The task: Of the entries below, return only those lines from the line with "right back paw: (572, 458)" to the line with "right back paw: (234, 303)", exactly, both included.

- - - - - - -

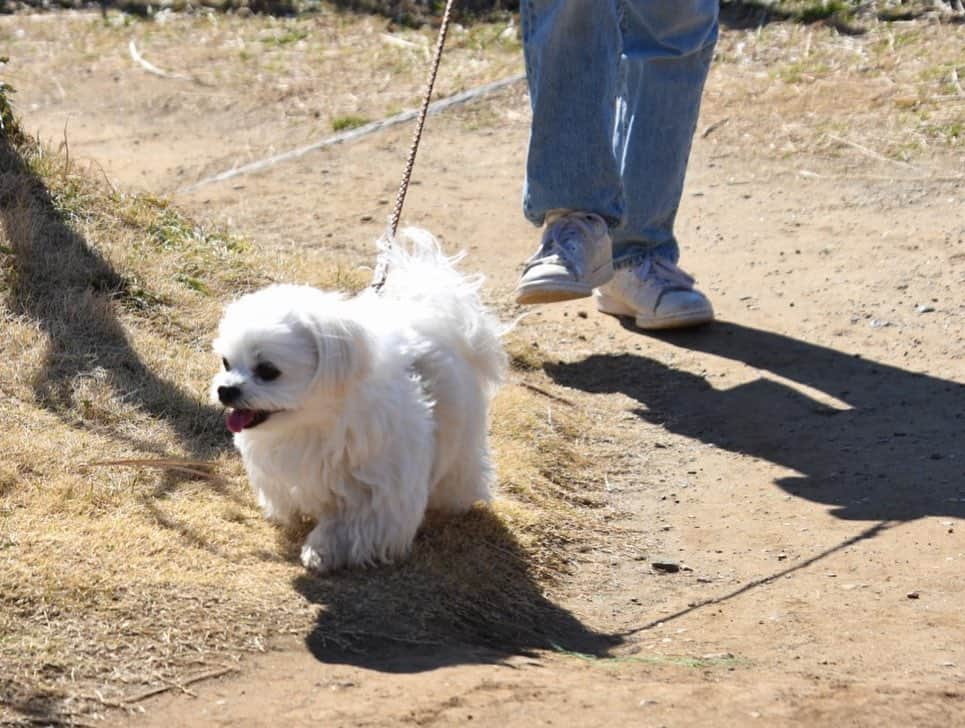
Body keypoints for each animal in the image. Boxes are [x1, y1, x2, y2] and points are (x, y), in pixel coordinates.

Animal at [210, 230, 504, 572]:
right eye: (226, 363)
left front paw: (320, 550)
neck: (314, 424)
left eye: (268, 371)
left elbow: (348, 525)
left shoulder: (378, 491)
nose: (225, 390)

- - - - - - -

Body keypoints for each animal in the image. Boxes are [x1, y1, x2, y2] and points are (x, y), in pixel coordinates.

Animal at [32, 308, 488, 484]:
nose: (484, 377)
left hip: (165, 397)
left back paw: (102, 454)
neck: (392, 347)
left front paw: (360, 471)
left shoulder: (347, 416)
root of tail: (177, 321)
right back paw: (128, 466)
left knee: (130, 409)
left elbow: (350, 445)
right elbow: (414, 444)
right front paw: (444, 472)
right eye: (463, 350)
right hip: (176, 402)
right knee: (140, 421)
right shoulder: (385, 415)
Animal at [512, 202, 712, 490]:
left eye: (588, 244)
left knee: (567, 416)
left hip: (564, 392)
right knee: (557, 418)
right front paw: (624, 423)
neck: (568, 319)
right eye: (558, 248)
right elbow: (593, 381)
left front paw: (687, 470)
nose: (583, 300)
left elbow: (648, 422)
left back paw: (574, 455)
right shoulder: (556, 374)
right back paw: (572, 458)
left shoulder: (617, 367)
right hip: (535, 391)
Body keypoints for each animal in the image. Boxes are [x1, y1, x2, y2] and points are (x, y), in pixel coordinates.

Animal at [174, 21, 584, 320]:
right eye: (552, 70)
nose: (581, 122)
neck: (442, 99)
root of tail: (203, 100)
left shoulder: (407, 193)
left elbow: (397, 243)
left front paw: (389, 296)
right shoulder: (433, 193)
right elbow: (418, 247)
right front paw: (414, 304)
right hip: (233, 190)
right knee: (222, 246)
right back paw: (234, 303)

- - - - - - -

Written reply:
right back paw: (572, 458)
left shoulder: (617, 367)
right hip: (535, 391)
Body keypoints for each animal in the image. Boxes are [x1, y1, x2, y2] and points are (x, y), in pixel coordinates.

Animal at [174, 21, 584, 320]:
right eye: (552, 70)
nose: (581, 122)
neck: (442, 99)
root of tail: (203, 100)
left shoulder: (407, 193)
left elbow: (397, 243)
left front paw: (389, 296)
right shoulder: (433, 193)
right elbow: (418, 247)
right front paw: (414, 304)
right hip: (233, 190)
right knee: (222, 246)
right back paw: (234, 303)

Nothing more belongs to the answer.